• Instructions for the task
Please answer these questions from the Bradley Smith biography:
1. At which two universities did he hold visiting appointments?
2. What is he best known for?
3. In what year did he join the faculty at Capital University Law School?

• Selected passage
Bradley Smith (law professor)

Bradley A. Smith (born 1958) is the Josiah H. Blackmore II/Shirley M. Nault Professor at Capital University Law School in Columbus, Ohio. He previously served as commissioner, vice chairman, and chairman of the Federal Election Commission (FEC) between 2000 and 2005. He has held prior visiting appointments at Princeton University and West Virginia University.[1]

Bradley Smith
Federal Election Commissioner
In office
June 2000  August 2005
Personal details
Born
Bradley A. Smith

1958 (age 6465)
Political partyRepublican
Alma materHarvard Law School, Kalamazoo College
ProfessionLaw Professor

He is best known for his writing and activities on campaign finance regulation.[2]

Academic career and influence

Smith received a B.A. from Kalamazoo College and a J.D. from Harvard Law School in 1990. After briefly practicing law with the Columbus, Ohio-based law firm of Vorys, Sater, Seymour and Pease, Smith joined the faculty at Capital University Law School in Columbus in 1993.

• Given data
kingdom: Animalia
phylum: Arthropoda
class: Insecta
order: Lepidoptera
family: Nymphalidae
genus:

• Response area
1. Princeton University and West Virginia University
2. His writing and activities on campaign finance regulation
3. 1993